Personal information
- Born: October 23, 1979 (age 46) Camp Hill, Pennsylvania, U.S.
- Height: 6 ft 2 in (1.88 m)
- Weight: 190 lb (86 kg)

Career information
- High school: Cumberland Valley (Mechanicsburg, Pennsylvania)
- College: Hofstra
- NFL draft: 2002: undrafted

Career history
- Denver Broncos (2002–2005); Houston Texans (2006);

Career NFL statistics
- Receptions: 21
- Receiving yards: 203
- Return yards: 393
- Stats at Pro Football Reference

= Charlie Adams (American football) =

American football player (born 1979)

Charlie Adams (born October 23, 1979) is an American former professional football player who was a wide receiver in the National Football League (NFL).
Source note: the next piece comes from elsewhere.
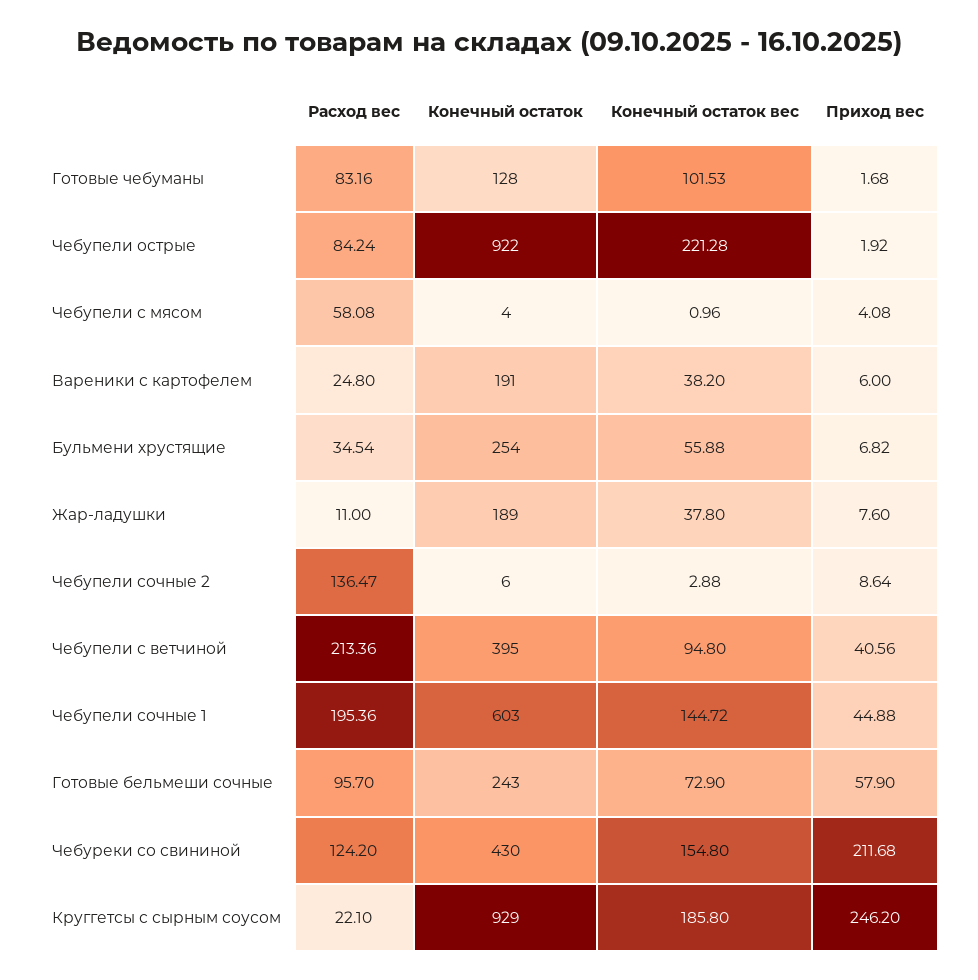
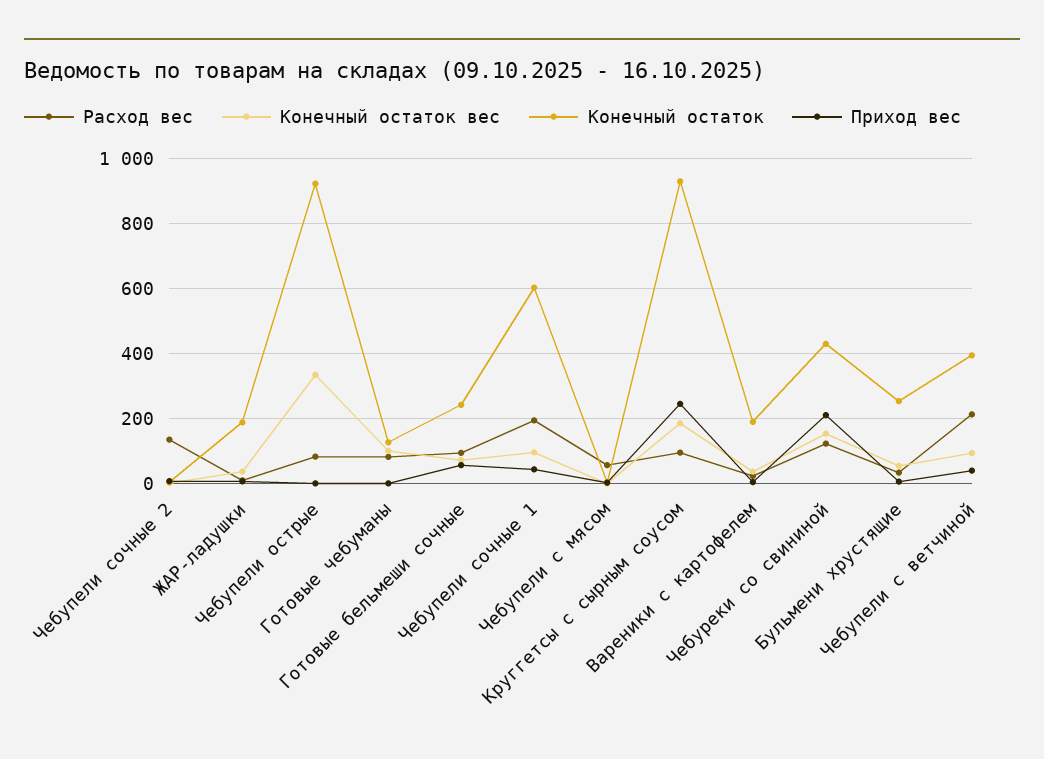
Конечный остаток вес, Чебупели острые: 221.28 -> 340
Конечный остаток вес, Чебупели сочные 1: 144.72 -> 100
Расход вес, Круггетсы с сырным соусом: 22.1 -> 100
He played college football for the Hofstra Pride.

==Early life==
Charlie Adams was a standout in football and track & field at Cumberland Valley High School in Mechanicsburg, Pennsylvania. He went on to Hofstra University where set records as the all-time leading receiver in school history, records previously held by Wayne Chrebet and Steven Jackson. New Orleans Saints Marques Colston (who is also from Central Pennsylvania) is the latest to hold the all-time yards record at Hofstra.

==Professional career==
Adams was signed as a college free agent in 2003 by the Denver Broncos. He beat out Jerry Rice for the last Wideout position. Adams was signed in December 2006 by the Houston Texans, but was then released by the team on August 26, 2007.